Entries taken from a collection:

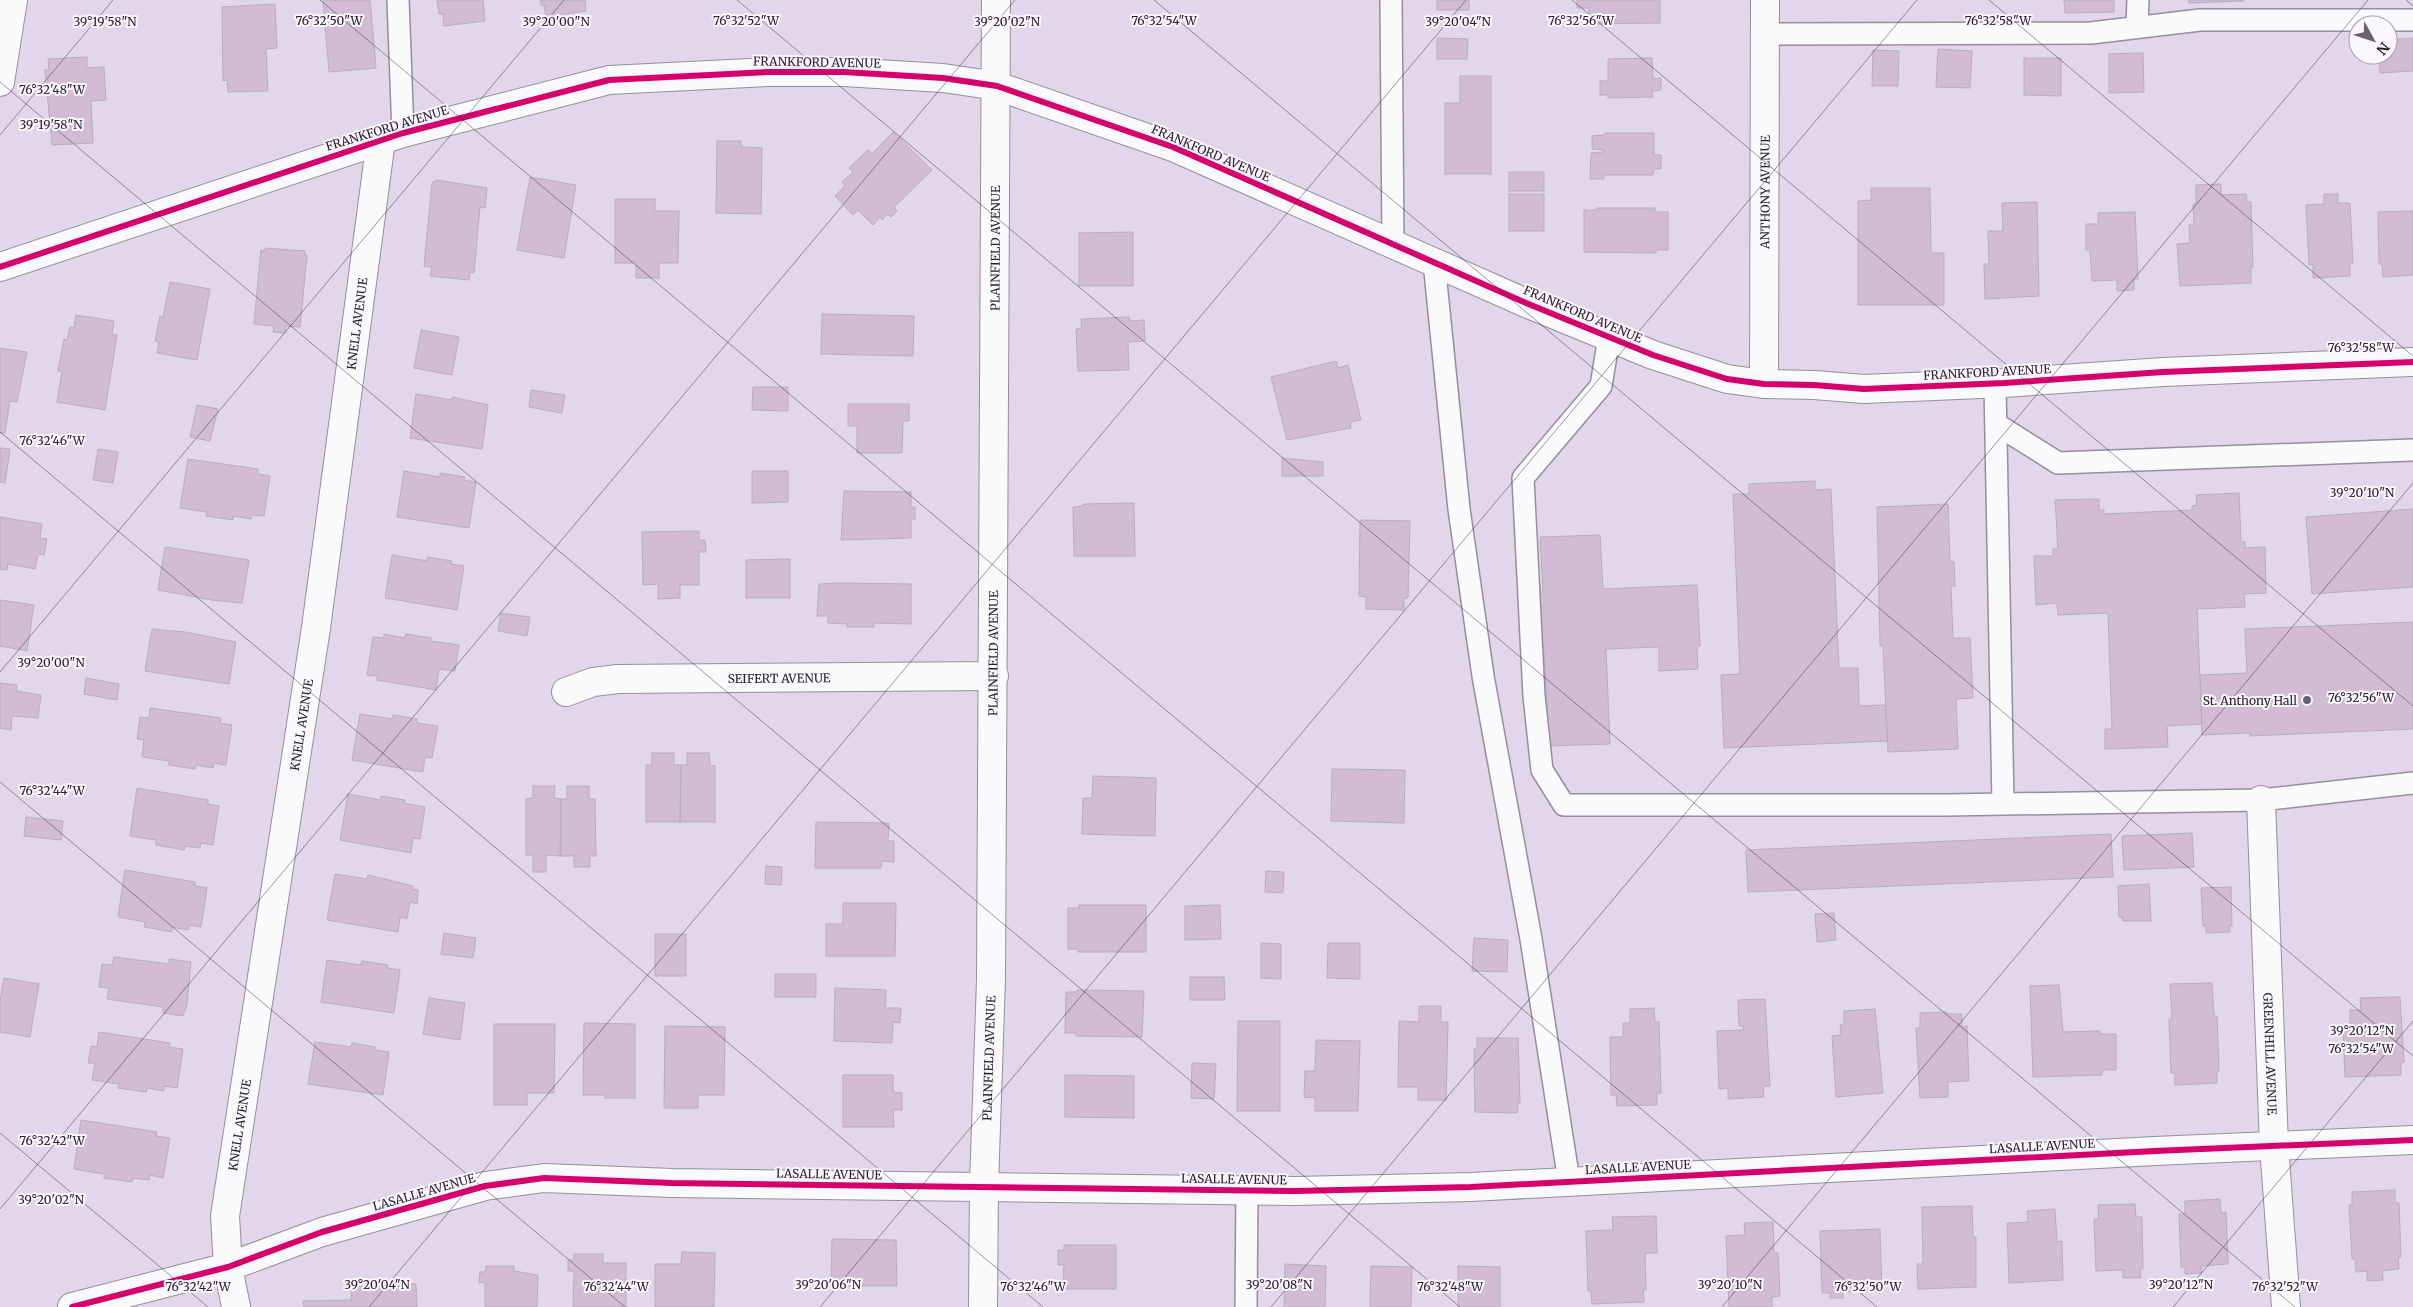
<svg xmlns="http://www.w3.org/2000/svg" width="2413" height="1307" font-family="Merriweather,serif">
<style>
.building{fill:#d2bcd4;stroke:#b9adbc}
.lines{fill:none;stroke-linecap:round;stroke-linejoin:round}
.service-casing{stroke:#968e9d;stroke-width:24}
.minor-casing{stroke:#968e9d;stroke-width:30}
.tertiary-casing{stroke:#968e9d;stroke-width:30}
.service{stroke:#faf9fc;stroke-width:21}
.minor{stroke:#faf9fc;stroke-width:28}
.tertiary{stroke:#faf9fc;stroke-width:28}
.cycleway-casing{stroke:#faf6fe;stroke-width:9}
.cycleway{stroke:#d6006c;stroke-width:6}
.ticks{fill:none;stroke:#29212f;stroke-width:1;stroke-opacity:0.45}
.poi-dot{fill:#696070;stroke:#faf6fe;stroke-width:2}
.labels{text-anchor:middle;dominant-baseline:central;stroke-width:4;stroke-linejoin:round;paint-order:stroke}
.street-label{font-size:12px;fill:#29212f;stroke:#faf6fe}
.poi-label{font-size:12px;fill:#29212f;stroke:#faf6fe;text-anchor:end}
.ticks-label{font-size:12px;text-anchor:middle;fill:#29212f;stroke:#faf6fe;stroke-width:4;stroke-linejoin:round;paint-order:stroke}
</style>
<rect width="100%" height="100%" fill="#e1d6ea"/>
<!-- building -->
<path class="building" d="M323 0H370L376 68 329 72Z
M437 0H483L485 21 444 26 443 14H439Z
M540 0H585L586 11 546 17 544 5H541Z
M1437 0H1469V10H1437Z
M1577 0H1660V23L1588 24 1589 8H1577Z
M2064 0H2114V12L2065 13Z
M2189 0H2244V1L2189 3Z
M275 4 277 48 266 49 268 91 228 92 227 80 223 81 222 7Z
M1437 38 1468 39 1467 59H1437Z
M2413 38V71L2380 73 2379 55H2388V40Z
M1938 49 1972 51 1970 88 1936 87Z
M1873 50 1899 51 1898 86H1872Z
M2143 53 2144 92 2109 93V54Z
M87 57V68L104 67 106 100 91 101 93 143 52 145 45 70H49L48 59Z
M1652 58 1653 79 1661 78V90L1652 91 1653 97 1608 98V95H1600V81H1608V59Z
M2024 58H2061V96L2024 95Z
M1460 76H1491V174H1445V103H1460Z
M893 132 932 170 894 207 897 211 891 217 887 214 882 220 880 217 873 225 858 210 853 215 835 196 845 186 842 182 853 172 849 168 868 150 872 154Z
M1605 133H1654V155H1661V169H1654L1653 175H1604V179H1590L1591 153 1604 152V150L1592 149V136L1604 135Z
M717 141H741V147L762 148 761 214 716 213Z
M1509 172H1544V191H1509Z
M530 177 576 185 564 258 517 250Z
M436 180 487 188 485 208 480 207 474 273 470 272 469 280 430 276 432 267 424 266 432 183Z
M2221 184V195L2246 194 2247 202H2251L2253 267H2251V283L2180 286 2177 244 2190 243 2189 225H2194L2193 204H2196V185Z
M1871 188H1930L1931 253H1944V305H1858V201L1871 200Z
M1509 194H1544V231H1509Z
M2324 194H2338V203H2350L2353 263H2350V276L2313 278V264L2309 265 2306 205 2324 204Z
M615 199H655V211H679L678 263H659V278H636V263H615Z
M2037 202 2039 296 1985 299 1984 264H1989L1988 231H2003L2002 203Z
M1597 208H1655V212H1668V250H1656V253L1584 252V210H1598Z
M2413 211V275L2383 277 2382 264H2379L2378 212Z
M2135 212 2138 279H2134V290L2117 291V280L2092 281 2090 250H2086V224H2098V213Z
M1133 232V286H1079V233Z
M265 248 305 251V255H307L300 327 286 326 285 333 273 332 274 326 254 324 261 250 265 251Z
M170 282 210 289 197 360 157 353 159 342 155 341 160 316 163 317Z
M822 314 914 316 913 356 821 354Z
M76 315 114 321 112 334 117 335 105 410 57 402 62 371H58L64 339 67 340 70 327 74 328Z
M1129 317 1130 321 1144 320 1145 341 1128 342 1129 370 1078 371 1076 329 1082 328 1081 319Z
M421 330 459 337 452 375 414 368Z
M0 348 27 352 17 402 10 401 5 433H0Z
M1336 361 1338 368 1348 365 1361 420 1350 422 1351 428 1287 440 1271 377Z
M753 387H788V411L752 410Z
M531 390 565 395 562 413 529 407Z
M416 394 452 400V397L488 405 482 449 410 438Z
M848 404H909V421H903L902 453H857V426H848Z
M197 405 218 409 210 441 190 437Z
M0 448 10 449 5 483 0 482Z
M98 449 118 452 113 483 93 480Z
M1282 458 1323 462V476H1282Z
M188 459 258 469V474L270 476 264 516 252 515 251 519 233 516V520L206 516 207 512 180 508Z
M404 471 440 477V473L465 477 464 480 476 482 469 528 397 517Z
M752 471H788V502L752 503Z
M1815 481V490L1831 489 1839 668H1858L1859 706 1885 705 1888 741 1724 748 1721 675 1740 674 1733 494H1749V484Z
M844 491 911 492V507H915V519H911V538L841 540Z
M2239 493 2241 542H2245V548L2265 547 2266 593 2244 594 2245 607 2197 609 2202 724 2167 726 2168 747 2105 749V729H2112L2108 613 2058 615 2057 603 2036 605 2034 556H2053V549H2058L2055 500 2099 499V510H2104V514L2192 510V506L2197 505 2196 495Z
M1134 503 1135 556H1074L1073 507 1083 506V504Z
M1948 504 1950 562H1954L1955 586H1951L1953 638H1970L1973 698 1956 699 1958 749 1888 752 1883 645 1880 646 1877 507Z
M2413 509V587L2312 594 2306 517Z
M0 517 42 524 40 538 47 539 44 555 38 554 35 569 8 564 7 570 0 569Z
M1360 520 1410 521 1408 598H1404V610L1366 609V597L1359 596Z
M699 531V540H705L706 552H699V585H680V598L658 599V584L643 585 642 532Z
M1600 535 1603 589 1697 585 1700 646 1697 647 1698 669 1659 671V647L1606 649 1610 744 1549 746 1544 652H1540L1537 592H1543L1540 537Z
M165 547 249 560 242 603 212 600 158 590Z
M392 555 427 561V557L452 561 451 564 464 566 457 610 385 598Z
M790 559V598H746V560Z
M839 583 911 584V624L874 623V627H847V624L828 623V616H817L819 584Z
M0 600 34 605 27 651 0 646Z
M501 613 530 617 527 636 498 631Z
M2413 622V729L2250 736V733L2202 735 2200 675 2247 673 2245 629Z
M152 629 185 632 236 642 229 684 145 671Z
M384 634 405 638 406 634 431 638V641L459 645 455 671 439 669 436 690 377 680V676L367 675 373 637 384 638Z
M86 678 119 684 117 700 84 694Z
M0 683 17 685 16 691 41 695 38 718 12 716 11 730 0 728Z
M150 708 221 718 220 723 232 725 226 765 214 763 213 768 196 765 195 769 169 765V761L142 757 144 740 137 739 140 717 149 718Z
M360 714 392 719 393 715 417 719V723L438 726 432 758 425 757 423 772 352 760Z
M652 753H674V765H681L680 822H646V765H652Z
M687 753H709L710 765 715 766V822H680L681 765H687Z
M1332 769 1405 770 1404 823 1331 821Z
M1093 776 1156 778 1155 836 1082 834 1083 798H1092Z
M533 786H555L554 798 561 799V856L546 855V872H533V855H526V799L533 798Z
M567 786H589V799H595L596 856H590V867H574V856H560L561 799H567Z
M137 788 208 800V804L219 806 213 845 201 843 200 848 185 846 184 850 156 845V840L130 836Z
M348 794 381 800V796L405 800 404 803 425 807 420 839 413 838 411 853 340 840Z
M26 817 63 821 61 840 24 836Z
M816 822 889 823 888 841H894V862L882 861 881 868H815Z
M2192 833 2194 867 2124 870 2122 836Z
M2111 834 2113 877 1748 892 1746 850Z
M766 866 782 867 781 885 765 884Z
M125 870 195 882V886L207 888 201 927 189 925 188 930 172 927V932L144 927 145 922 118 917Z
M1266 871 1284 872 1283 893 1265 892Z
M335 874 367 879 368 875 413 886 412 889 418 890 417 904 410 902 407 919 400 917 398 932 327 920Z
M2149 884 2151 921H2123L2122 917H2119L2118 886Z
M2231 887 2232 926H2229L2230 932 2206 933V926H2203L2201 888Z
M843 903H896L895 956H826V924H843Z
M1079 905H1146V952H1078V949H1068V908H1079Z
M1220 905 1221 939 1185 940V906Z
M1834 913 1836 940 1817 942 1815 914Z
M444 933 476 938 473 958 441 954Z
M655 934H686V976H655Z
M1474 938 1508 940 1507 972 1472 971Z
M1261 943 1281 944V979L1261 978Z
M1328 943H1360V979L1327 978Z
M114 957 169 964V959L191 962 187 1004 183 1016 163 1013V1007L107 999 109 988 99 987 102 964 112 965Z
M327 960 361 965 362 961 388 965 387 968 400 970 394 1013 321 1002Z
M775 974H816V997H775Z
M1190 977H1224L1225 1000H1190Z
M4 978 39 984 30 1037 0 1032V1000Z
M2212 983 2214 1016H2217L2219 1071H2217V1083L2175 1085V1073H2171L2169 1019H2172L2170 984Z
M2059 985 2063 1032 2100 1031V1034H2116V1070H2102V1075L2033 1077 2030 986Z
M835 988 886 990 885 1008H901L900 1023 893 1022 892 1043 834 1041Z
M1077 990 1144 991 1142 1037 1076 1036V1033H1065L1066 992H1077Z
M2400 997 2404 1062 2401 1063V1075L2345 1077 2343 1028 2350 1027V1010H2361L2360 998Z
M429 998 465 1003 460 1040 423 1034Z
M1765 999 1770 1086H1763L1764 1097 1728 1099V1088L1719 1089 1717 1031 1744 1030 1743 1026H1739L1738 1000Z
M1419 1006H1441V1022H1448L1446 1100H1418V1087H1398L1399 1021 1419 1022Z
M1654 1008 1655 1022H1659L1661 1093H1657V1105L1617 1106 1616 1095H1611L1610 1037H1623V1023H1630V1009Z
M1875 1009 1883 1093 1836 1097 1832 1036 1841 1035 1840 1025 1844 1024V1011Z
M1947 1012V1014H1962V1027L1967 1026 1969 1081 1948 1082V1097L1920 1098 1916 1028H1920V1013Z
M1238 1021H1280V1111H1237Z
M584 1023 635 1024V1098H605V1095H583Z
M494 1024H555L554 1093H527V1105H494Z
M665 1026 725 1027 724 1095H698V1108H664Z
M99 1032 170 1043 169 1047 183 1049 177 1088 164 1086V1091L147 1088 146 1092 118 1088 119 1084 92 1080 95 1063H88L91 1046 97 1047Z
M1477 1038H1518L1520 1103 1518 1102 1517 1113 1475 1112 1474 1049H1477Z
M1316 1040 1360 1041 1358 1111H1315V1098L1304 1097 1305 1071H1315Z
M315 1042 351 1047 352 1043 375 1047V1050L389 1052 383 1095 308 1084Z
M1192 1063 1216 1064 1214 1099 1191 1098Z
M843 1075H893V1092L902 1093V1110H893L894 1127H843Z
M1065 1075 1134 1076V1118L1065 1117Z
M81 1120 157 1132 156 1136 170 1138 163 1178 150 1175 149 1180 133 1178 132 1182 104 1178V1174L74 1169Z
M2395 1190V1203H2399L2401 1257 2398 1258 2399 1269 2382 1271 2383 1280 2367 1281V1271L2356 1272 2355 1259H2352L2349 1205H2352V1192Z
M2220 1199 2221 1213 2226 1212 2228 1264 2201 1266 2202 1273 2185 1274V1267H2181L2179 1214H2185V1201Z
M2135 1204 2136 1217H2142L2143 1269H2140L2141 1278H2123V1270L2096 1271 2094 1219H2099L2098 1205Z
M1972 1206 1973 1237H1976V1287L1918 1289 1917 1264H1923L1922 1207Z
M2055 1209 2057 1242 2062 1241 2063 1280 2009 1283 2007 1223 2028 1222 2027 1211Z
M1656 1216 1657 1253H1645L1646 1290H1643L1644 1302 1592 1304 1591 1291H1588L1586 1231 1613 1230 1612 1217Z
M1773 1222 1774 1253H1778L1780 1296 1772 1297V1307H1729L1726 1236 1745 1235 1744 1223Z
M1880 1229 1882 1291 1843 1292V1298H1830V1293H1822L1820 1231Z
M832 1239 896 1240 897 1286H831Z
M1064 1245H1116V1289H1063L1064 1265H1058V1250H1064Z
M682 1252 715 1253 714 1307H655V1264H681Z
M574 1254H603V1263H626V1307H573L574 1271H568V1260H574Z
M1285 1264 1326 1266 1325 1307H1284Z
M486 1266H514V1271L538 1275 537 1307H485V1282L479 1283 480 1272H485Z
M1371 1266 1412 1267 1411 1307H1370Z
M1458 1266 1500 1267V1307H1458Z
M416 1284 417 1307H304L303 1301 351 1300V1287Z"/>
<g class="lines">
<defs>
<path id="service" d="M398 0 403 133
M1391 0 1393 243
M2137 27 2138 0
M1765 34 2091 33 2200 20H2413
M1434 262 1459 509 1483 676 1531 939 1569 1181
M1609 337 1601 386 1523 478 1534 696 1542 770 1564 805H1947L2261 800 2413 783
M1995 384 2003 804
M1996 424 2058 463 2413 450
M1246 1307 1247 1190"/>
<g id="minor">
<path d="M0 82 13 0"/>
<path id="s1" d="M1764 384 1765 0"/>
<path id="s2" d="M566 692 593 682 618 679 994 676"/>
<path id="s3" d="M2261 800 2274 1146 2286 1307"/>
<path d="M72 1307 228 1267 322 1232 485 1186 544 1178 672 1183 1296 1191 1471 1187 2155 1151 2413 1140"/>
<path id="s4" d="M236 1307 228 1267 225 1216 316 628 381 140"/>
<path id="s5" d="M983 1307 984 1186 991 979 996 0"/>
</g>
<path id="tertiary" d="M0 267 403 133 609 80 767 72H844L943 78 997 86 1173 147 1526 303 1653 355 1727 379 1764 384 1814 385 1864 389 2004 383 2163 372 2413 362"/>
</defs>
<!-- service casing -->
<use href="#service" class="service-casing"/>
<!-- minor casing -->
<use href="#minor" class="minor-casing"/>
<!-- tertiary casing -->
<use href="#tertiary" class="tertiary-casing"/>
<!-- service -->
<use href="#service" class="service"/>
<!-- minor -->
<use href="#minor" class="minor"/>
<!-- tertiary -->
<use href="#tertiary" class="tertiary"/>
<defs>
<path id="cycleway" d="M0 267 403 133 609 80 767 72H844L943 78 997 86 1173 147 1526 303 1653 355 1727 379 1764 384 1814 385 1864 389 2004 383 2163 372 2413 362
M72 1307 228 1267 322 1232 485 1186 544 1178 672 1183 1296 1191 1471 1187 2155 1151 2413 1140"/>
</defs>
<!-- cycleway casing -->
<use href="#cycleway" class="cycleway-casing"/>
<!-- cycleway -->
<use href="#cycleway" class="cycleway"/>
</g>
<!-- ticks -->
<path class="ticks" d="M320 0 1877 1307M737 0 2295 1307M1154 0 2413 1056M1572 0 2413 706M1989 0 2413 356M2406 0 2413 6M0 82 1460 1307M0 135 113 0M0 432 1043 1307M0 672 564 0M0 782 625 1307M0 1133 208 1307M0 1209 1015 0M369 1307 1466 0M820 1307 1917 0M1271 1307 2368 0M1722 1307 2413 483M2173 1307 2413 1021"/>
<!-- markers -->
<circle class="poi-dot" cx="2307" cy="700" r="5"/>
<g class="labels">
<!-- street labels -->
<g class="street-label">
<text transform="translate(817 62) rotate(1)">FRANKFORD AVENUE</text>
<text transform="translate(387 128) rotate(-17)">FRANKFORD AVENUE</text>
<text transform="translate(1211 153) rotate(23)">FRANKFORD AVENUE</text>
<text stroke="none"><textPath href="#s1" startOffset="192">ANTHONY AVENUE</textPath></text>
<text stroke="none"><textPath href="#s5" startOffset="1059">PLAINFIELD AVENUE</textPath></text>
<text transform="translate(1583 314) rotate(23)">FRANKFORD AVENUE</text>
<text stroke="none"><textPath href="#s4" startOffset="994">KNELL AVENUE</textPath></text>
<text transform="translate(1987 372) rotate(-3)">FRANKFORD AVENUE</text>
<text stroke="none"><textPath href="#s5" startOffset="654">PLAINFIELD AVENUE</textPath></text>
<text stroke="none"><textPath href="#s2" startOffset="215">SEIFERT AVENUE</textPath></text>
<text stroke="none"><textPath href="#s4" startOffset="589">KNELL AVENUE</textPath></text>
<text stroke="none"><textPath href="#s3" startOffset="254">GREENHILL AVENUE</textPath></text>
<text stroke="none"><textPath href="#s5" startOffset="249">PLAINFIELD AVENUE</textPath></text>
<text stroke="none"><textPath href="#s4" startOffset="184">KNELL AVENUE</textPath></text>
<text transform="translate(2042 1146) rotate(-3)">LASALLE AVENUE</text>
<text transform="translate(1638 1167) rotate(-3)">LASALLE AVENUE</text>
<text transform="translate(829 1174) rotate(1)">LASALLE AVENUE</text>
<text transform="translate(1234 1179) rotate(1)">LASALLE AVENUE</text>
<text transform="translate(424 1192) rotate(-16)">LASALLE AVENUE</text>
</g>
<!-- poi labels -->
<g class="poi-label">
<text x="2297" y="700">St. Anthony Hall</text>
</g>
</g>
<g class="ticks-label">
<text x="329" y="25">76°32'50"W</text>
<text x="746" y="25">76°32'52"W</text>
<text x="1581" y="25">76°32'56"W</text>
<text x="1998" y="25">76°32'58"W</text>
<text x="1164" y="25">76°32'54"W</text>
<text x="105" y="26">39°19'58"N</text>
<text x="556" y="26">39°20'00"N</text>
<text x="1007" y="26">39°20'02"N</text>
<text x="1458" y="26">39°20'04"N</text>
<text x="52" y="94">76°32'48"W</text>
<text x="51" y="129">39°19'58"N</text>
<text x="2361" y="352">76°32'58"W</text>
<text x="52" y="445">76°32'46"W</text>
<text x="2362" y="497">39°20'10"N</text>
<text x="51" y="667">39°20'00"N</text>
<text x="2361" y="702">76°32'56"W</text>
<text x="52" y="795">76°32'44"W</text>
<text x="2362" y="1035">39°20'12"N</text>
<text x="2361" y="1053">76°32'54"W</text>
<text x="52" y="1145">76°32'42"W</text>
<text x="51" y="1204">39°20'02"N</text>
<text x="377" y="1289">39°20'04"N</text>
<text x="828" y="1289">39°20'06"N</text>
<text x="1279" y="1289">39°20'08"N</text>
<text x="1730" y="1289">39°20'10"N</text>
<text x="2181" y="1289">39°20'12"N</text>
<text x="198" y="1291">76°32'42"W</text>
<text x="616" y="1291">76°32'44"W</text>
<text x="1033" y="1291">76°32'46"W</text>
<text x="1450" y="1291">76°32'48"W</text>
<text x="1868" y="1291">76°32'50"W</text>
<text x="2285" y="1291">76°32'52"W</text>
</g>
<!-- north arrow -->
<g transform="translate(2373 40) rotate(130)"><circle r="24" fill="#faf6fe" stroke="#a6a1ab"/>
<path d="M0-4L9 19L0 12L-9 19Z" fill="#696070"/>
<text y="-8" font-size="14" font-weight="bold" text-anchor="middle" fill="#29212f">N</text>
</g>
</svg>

▶ **EXERCISE OBJECTIVE**
Whenever the string "size" shows up in a line above, copy that line.

▶ **WRITTEN ANSWER**
.street-label{font-size:12px;fill:#29212f;stroke:#faf6fe}
.poi-label{font-size:12px;fill:#29212f;stroke:#faf6fe;text-anchor:end}
.ticks-label{font-size:12px;text-anchor:middle;fill:#29212f;stroke:#faf6fe;stroke-width:4;stroke-linejoin:round;paint-order:stroke}
<text y="-8" font-size="14" font-weight="bold" text-anchor="middle" fill="#29212f">N</text>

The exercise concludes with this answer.